Кадыкову пришлось самому против воли своей пережить мучительные часы ожидания этих чудодейственных молебнов. В молодые годы жена его, Нюра, по какой-то темной непонятной болезни лишилась молока, и на глазах увядали, чахли младенцы: на ножках и ручках сводило до сухой собачьей щурбы кожицу, раздувался и стекленел животик, хоть по столу катайся. С застывшим испугом в округленных сдавленных криком глазах, носила детишек Нюра под святые мощи. Не выживали. На второй день умерла Настенька, на третий - Ванечка... А тот затаенный испуг в округлых глазах, тусменно-желтый болезненный цвет лица да вяло опавшие скорбные губы так и остались у Нюры с той поры, как наклеенная маска. Так и жили Кадыковы без детей...
Расстроенный до слез этими скорбными воспоминаниями, Кадыков понуря голову вышел из церковной ограды и направился к коновязи.
- Здорово, казак! - окрикнул его кто-то.
Кадыков вздрогнул и оглянулся - по тропинке к церкви шел ветхий кривоногий псаломщик Степан Глазок и щурил радостно свое и без того морщинистое, как печеное яблоко, лицо.

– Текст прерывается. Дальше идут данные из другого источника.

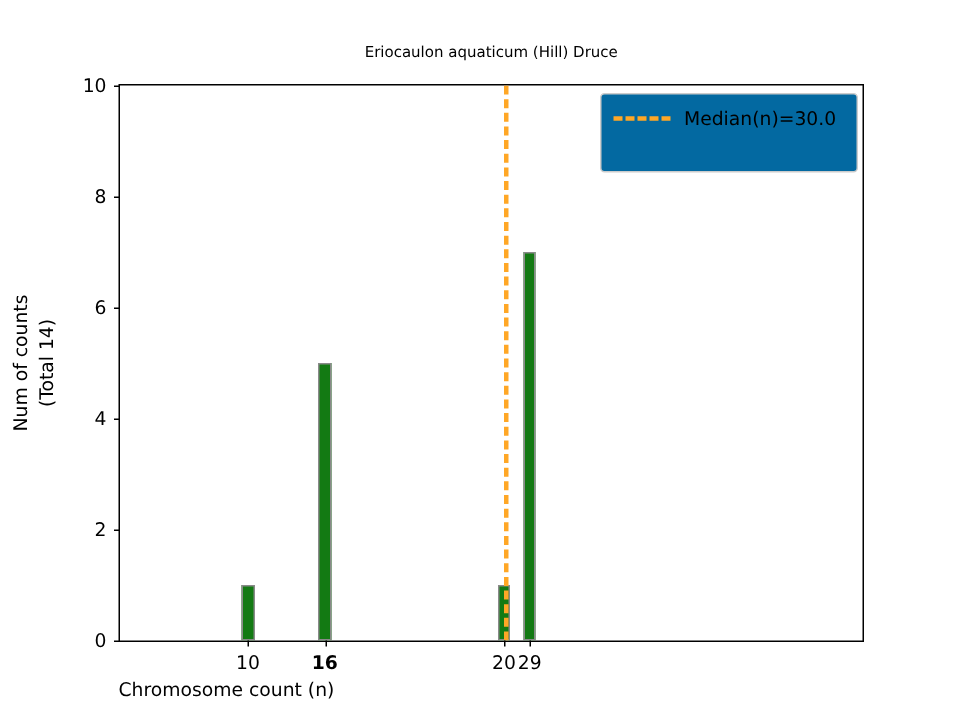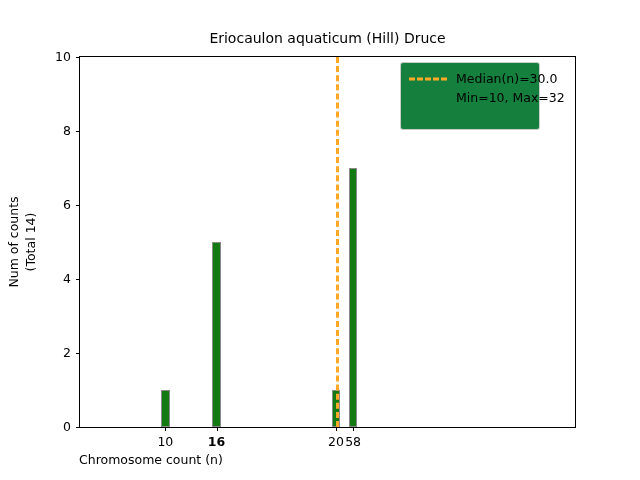--- a/index.html
+++ b/index.html
@@ -31,7 +31,7 @@
     top: 30px;
     width: 497px;
     text-align: center;
-    font-size: 14px;
+    font-size: 10px;
     color: #000000;
     white-space: nowrap;
   }

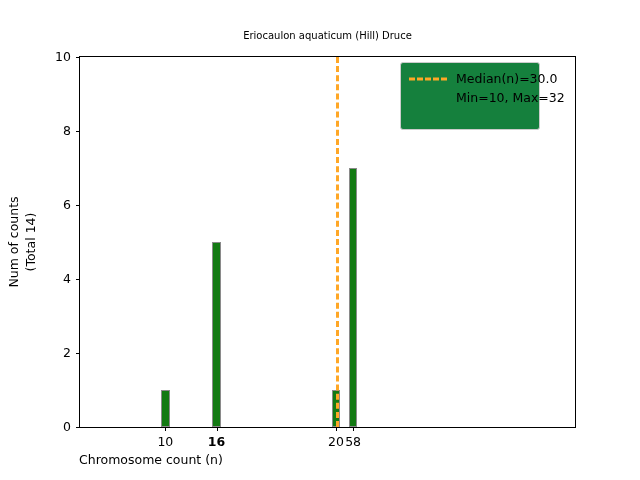--- a/index.html
+++ b/index.html
@@ -144,12 +144,12 @@
     position: absolute;
     left: 400px;
     top: 62px;
-    width: 140px;
+    width: 172px;
     box-sizing: border-box;
-    background: #15803d;
+    background: #0369a1;
     border: 1px solid #cccccc;
     border-radius: 3px;
-    padding: 6px 8px 22px 8px;
+    padding: 6px 8px 7px 8px;
   }
   .legend-row {
     display: flex;

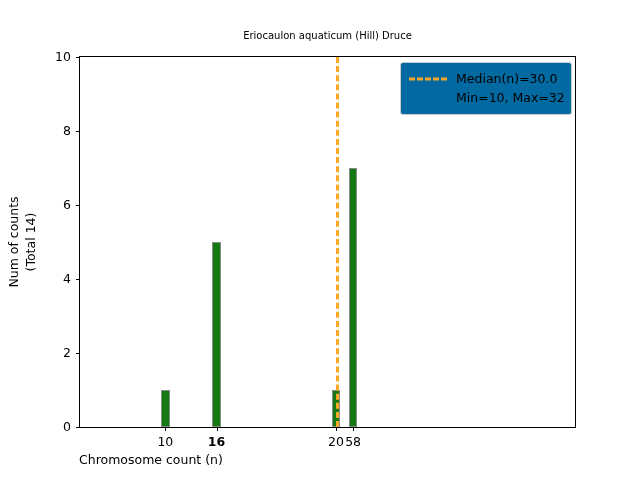--- a/index.html
+++ b/index.html
@@ -234,7 +234,6 @@
     </div>
     <div class="legend-row">
       <span class="legend-swatch blank"></span>
-      <span class="legend-text">Min=10, Max=32</span>
     </div>
   </div>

- Гляжу на лошадь и думаю: откентелева такой молодец прискакал? И лошадь породистая, и седельце вроде в серебряном окладе... Ан, оказывается, наш... Малайкина Соска.
Пантюхинских прозвали Малайкиной Соской. Принесла молодайка младенца издалека под святые мощи да и заночевала возле церкви. А утром хватилась нет соски. Вот она и спрашивает дьякона, отворявшего храм:
- Отец дьякон, ты по церкви слонялся - малайкину соску не видал?
- А что у тебя за соска?
- Семь картох да хлеба ломоть...
Так и пошла с той поры дразниловка:
- Эй, пантюхинские! Кто из вас малайкину соску съел?
А потом и прозвище прилепилось к каждому жителю села - Малайкина Соска.
Степан подошел, протянул сухую детскую ручонку, поздоровались.
- Прогуляться к нам ай по делу? - спросил Степан.
- На избу свою хочу взглянуть, - ответил Кадыков, развязывая повод коня. - Случаем, сени не растащили на растопку?
- А чего хитрого? И растащат. Бесплизорная изба что мертвец незахороненный, один смрад от нее. Поди, надоело по кватерам тихановским шататься?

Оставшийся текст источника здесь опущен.